→ **EXERCISE 1**: Copy the biography of John Joseph Brady word for word, starting at "- Booknotes interview" and ending at "School of Journalism.".
→ **EXERCISE 2**:
Answer these questions from the biography of John Joseph Brady:
(a) In which town does he live?
(b) Of which two publications was he editor-in-chief?
(c) In what year was he Hearst Visiting professor at the Missouri School of Journalism?
→ **EXERCISE 3**: Continue the biography of John Joseph Brady from the point where it ends.

→ **QUOTED PASSAGE**:

----

- Booknotes interview with Brady on Bad Boy, February 9, 1997, C-SPAN

= John Joseph Brady =

American writer and professor (born 1942)

John Joseph Brady (born 1942) lives in Newburyport, Massachusetts. He is a visiting professor who teaches news writing and editing, as well as graphics, at the E.W. Scripps School of Journalism at Ohio University in Athens, Ohio.

==Career==
Brady served as editor-in-chief of Writer's Digest and Boston magazine. He was founding editor of The Artist's Magazine and M:The Magazine for Montessori Families. He has been teaching at universities and in various fora since the early 1990s, including a stint in 1996 as Hearst Visiting professor at the Missouri School of Journalism.

----

→ **COLLECTED MATERIAL**:
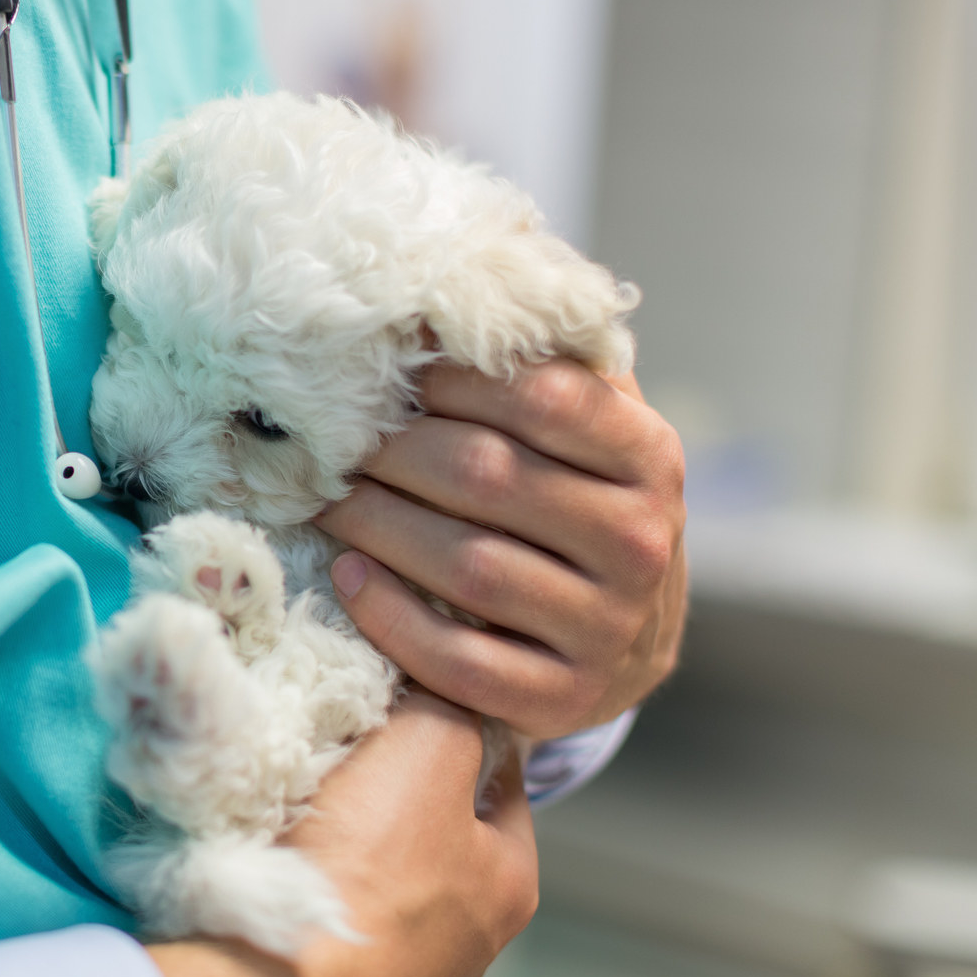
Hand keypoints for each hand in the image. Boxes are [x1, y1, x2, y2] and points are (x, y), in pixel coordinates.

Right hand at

----

→ **EXPECTED OUTPUT 1**:
- Booknotes interview with Brady on Bad Boy, February 9, 1997, C-SPAN

= John Joseph Brady =

American writer and professor (born 1942)

John Joseph Brady (born 1942) lives in Newburyport, Massachusetts. He is a visiting professor who teaches news writing and editing, as well as graphics, at the E.W. Scripps School of Journalism at Ohio University in Athens, Ohio.

==Career==
Brady served as editor-in-chief of Writer's Digest and Boston magazine. He was founding editor of The Artist's Magazine and M:The Magazine for Montessori Families. He has been teaching at universities and in various fora since the early 1990s, including a stint in 1996 as Hearst Visiting professor at the Missouri School of Journalism.

→ **EXPECTED OUTPUT 2**:
(a) Newburyport, Massachusetts
(b) Writer's Digest and Boston magazine
(c) 1996

→ **EXPECTED OUTPUT 3**:
==Publications==

Brady is the author of Bad Boy: The Life and Politics of Lee Atwater. He also wrote The Craft of the Screenwriter (Simon & Schuster, 1981), as well as two books for journalists – The Craft of Interviewing (Random House Vintage, 1976) and The Interviewer's Handbook (The Writer Books, 2004). He publishes a monthly column on magazine editing for Folio magazine. His book Frank & Ava: In Love and War (October, 2015) retells the story of the romance between Frank Sinatra and Ava Gardner.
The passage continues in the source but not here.